- _Task prompt_
Reproduce the listing below, beginning at the line that contains "right wrist: (722, 190, 20)" and stopping after the line that contains "left knee: (333, 467, 17)", with each number in the keypoint triples shifted up by 138 and all other text left unchanged. Omit the pictures from your answer.

Keypoint coordinate data
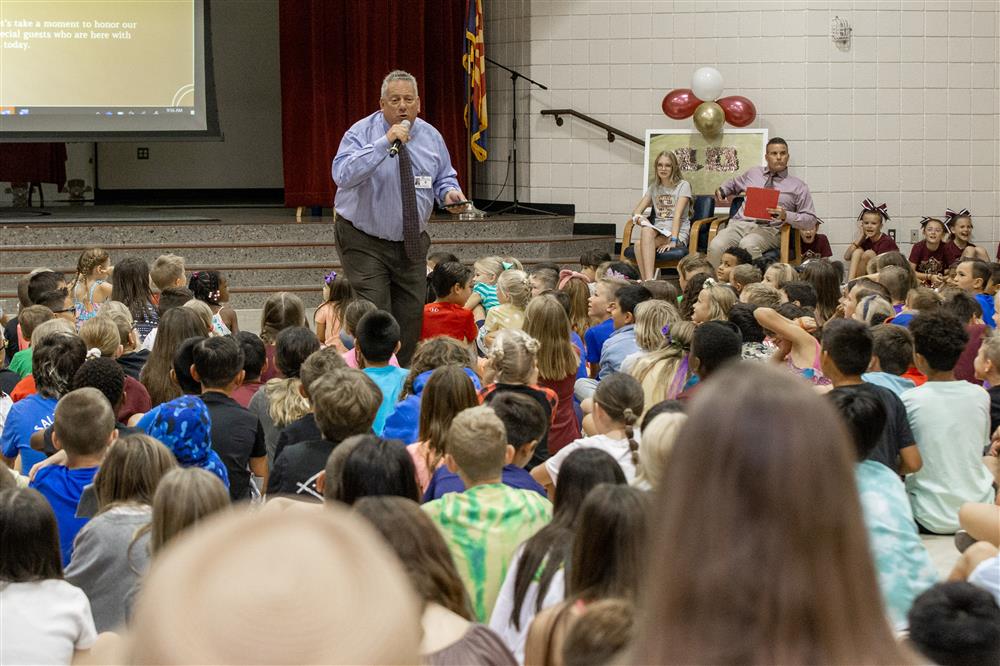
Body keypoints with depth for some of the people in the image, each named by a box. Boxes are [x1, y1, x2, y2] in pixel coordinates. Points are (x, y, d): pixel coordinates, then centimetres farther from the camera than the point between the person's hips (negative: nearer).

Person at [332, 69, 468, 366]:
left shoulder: (431, 137, 2)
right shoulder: (362, 133, -13)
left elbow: (444, 177, 16)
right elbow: (343, 175, -30)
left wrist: (449, 192, -9)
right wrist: (385, 143, -36)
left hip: (411, 242, 5)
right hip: (365, 242, -5)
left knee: (411, 318, 9)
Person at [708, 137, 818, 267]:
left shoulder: (798, 187, 11)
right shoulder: (753, 173, 21)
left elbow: (811, 220, 5)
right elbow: (733, 183, 42)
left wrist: (786, 216, -11)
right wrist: (722, 190, 20)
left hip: (768, 230, -3)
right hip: (740, 224, 3)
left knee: (748, 245, -40)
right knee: (716, 246, -31)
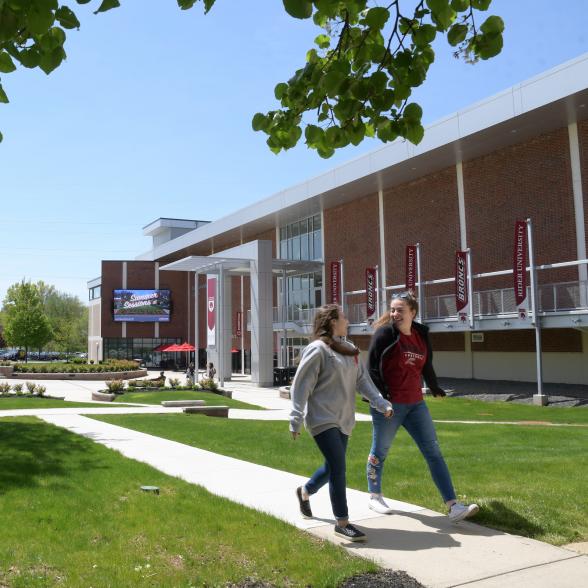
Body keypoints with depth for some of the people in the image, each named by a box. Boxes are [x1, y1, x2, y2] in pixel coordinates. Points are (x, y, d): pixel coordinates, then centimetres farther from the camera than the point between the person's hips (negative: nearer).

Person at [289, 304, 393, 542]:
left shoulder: (351, 351, 12)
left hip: (343, 421, 8)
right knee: (338, 468, -10)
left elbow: (362, 380, 8)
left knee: (333, 467, 17)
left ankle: (305, 492, 44)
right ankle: (342, 522, 2)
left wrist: (382, 403, -5)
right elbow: (301, 386, -13)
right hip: (322, 420, -8)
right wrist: (296, 421, -16)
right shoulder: (318, 349, -12)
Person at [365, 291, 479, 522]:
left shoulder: (421, 334, 5)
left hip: (415, 403, 5)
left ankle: (453, 507, 2)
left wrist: (434, 387, 28)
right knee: (380, 451, 10)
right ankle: (375, 497, 32)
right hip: (388, 404, -5)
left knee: (433, 452, 1)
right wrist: (380, 397, -19)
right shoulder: (385, 333, -11)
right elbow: (372, 367, -13)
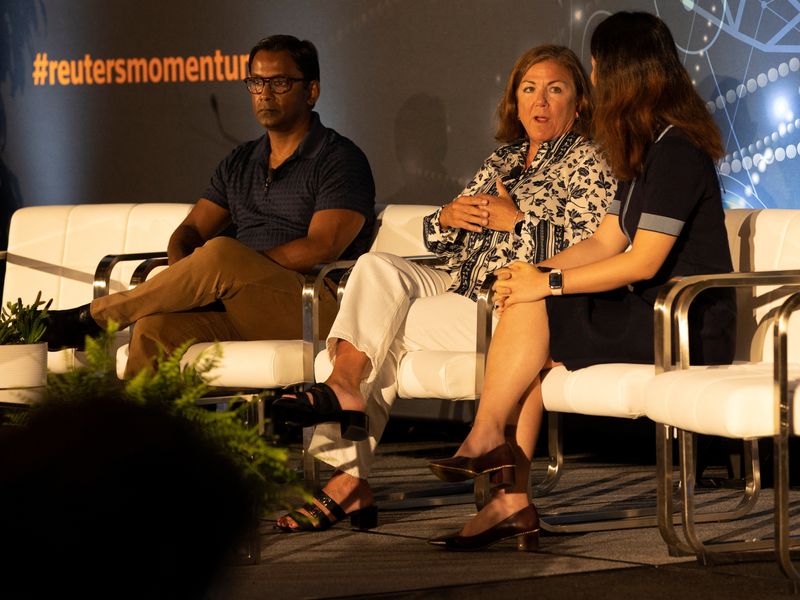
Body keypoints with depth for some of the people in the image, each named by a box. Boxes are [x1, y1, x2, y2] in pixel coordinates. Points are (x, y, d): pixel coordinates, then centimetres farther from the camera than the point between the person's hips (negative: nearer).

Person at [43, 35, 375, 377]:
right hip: (241, 315, 6)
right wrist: (185, 272, -5)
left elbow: (321, 249, -11)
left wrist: (234, 262, -14)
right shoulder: (240, 163, 24)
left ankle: (93, 316, -18)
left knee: (221, 253, -32)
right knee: (154, 329, -27)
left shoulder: (339, 159, 2)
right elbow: (190, 231, 20)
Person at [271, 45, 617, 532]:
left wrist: (517, 222, -14)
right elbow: (443, 242, 23)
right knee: (377, 268, -19)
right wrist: (447, 219, 0)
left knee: (382, 323, -18)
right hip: (460, 291, 7)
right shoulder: (504, 159, 23)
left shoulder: (587, 163, 0)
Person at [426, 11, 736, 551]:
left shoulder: (677, 152, -14)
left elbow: (642, 263, -20)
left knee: (532, 312, -18)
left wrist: (548, 284, -16)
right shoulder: (647, 151, 18)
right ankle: (512, 502, -15)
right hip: (652, 318, 9)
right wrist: (533, 272, -1)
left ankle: (486, 439, -2)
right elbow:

- _Written reply_
right wrist: (860, 328, 158)
left hip: (906, 368, 135)
right hip: (878, 362, 141)
left knee: (886, 383, 98)
right knee: (854, 384, 107)
Body keypoints with depth for some of the people in the image, each named by a box. Boxes are [x1, y1, x2, y2] in pixel coordinates. Points are (x, y, d): pixel coordinates, then centimetres farther from the camera than the point between the person's hips (negative: nearer).

Person at [289, 304, 393, 542]:
left shoulder: (489, 489, 150)
left hip: (481, 559, 146)
right knee: (476, 606, 128)
left elbow: (500, 518, 146)
left knee: (471, 605, 155)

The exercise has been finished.